Smelling & Tasting at the Disgusting Food Museum in Malmö, Sweden

Most museums have a visual culture, but this little museum takes guests on a multisensory tour. The Disgusting Food Museum also challenges our culinary biases.

Descriptive Transcript

Haben faces the camera holding a closed jar. Behind her is a wall of red and yellow cans.

Haben: A lot of museums focus on visuals. I’m at a museum that’s now encouraging people to explore their sense of smell and their sense of taste. We’re at the Disgusting Food Museum in Malmö, Sweden, and there are dangerous foods here and foods that are known for being … disgusting. And I’m holding a jar that has a bit of Surströmming, which is fermented fish that is well known in Sweden. I’m opening the jar… oh dear!

The jar has white fabric material absorbing the scent. There is a white label with black text on the outside of the jar that says, “Smelling Jar: Surströmming.” She raises the jar to her nose, then pulls back, her eyes widening.

Haben: Yeah, that smells very, very fishy. I’m told… my cousin Brook tells me it smells a lot worse in real life, when it’s the real thing. And there have been court cases all about this scent!

The video cuts to her speaking in front of a black curtain.

Haben: They had lots of different things for us to taste here.
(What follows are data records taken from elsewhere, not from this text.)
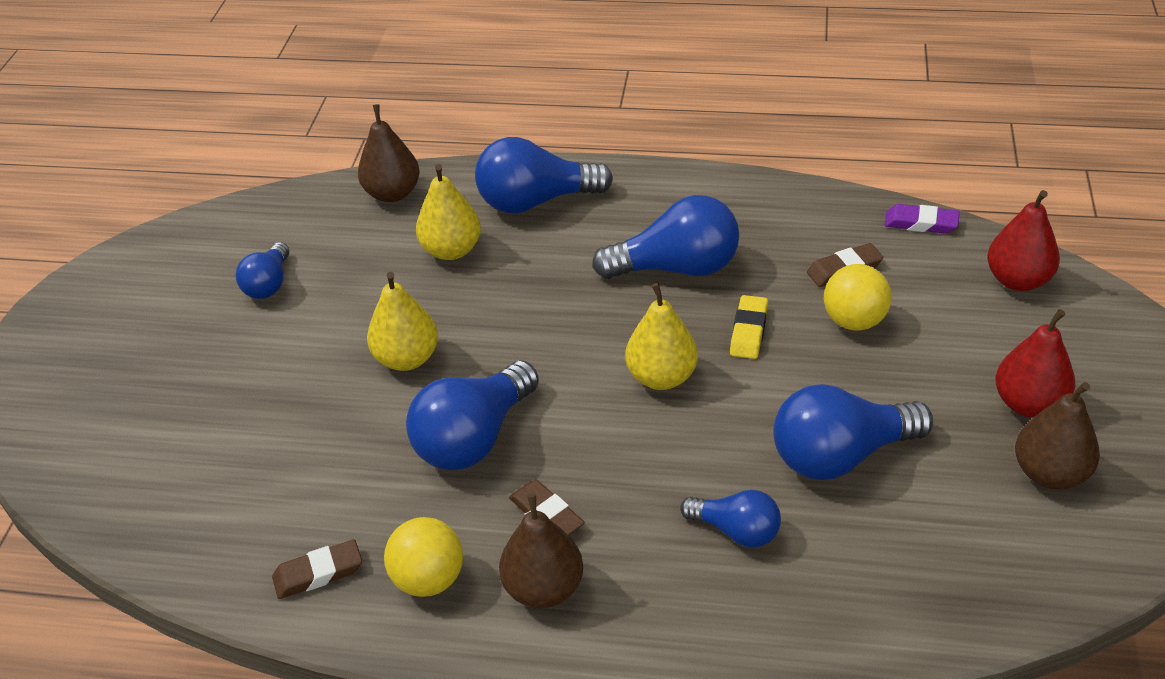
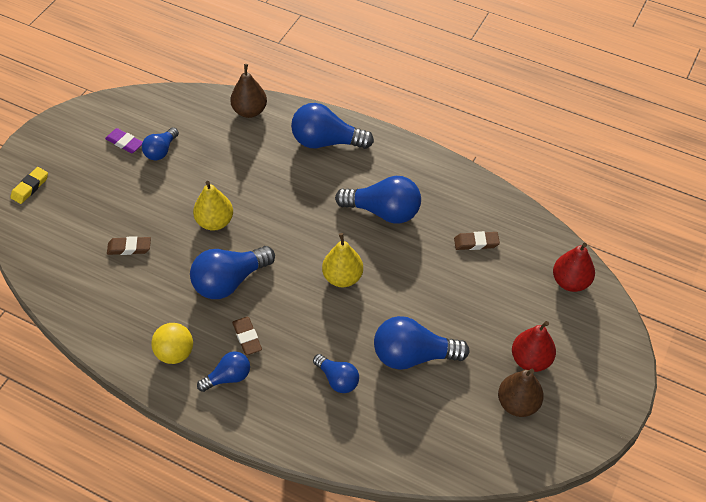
camera: 15 degrees right, 10 degrees up
brown eraser [272,539,362,599] -> brown eraser moved to [107,236,151,255]
yellow pear [416,164,481,260] -> none
brown pear [499,493,583,608] -> blue light bulb [197,351,250,392]
yellow eraser [730,295,768,359] -> yellow eraser moved to [10,167,48,204]
yellow ball [824,264,892,331] -> none
purple eraser [885,204,960,234] -> purple eraser moved to [105,128,142,153]

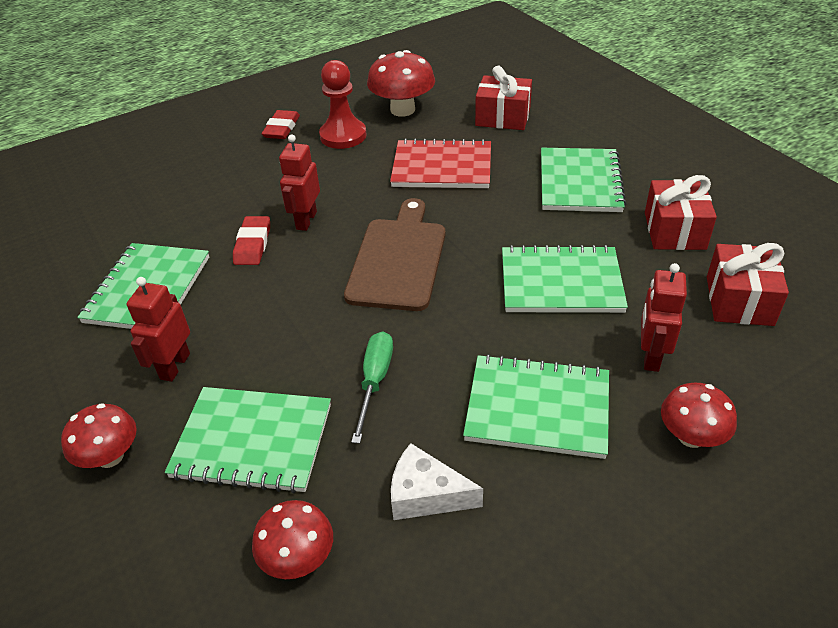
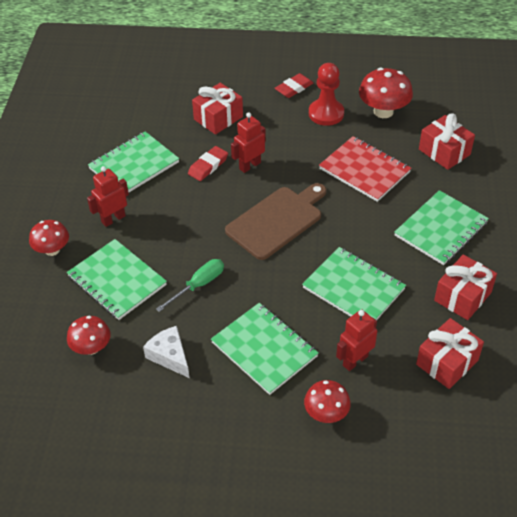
camera: 35 degrees right, 5 degrees up
none -> red gift [192,83,243,135]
I tried durian, the fruit.

Photo: The rind is green and covered in sharp spikes. Inside the soft, oblong, yellow fruit is surrounded by a white pith, like that of an orange.

Haben: It kind of tastes like a mix of onion and mango.
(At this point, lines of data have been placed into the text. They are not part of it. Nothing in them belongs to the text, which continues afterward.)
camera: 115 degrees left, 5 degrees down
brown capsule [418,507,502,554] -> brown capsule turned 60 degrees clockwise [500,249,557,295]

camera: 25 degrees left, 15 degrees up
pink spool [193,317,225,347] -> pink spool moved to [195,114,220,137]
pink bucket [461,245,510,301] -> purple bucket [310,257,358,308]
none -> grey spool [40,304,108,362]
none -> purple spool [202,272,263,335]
Inside the museum, she holds a toothpick with a small, gray sliver of something that shines as though it’s slimy.

Haben (Voiceover): I tried Surströmming, the very famous fermented fish from Sweden.
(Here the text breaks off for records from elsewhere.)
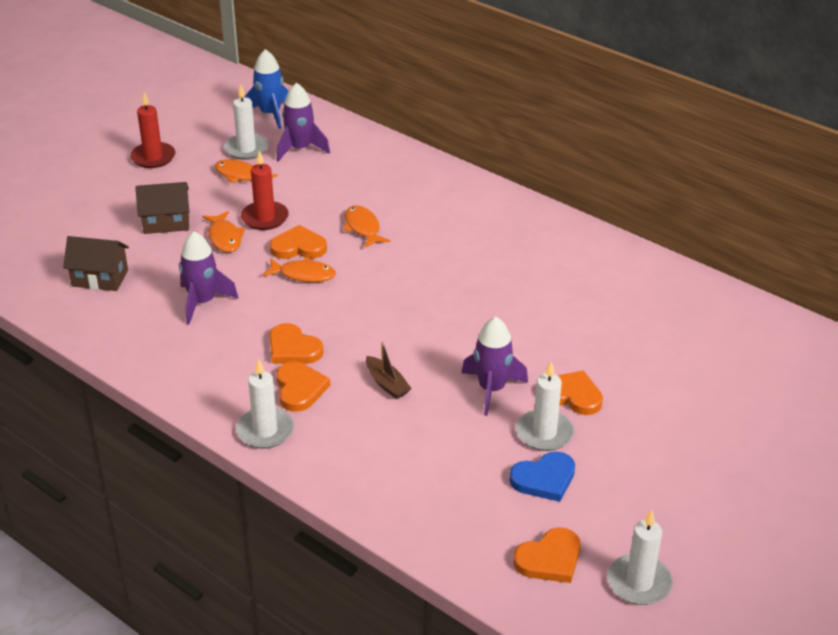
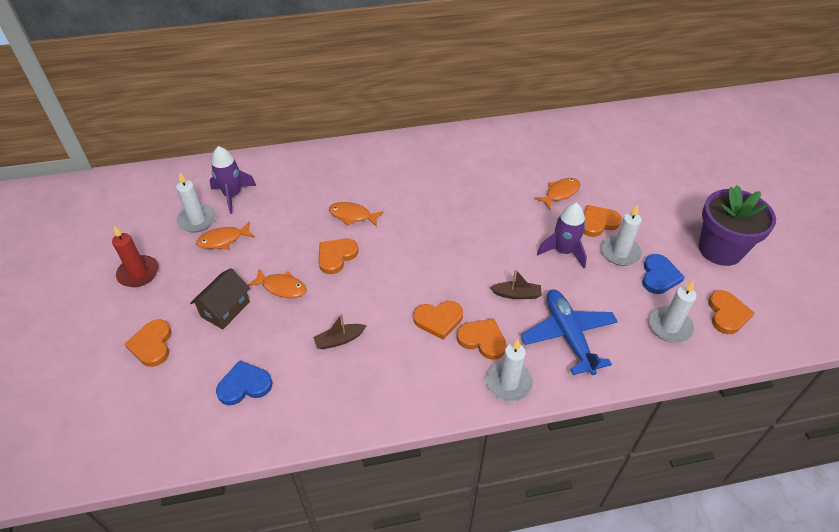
camera: 50 degrees left, 10 degrees up
brown house [63,236,129,291] -> blue heart [216,360,272,405]
purple rocket [179,231,238,324] -> brown boat [313,314,366,350]
red candle [241,150,289,230] -> none
blue rocket [244,49,288,129] -> none
orange fish [263,257,336,282] -> orange fish moved to [534,178,580,210]
white candle [608,510,673,605] -> white candle moved to [649,280,697,343]
none -> orange heart [125,320,171,367]
none -> blue plane [521,289,618,375]
none -> purple flower pot [698,185,776,266]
She cautiously bites and chews.

Haben: Oh, it’s definitely not as bad as I feared!

Back to the room with the black curtains.

Haben: The one that challenged me was salt licorice. The first time I tried it, it was this overwhelming salt flavor and my mouth was full of salt and I just spit it out because it was too much. Then my cousin told me it’s super popular here in Sweden, so I gave it another try.

Behind a long counter, staff hand out samples to guests. A black table cloth hangs over the side of the counter with the text, “DFM Yuck! (Disgusting Food Museum).” Haben stands several feet in front of the counter, and her guide dog Mylo looks up at her inquisitively.

Haben: My favorite so far was pickled cabbage juice from Eastern Europe. And now I have a popular Swedish candy, salt licorice I think it’s called, and it’s kind of like a block of salt and squishy like licorice.

Photo: Circular, black pieces of licorice coated in white, fine-grain salt.

Haben squeezes the piece of licorice she’s been holding gently between two fingers. It’s about the size of a quarter and formed in the shape of a cube. She pops the licorice in her mouth. Her eyes widen and she smiles as she chews.

Haben (Voiceover): Chewing.

(Nervous laughter).

Haben (Voiceover): I look shocked and amused as I struggle to keep chewing!

Haben finishes chewing the salty licorice.

Haben: The inside is very sweet, like licorice and the outside is salty. The first time, I couldn’t finish it because it was so salty on the outside. The trick is to start chewing right away, so the salt and sugar mixes.

She looks to the right, speaking to her cousin out of frame.

Haben: Okay, I figured it out!

Back to the room with the black curtains.

Haben: What I found at this museum is that things are never as bad as we think they’re going to be. It’s excellent to have a place where we can challenge our sense of taste, our sense of smell, and learn about food from around the world.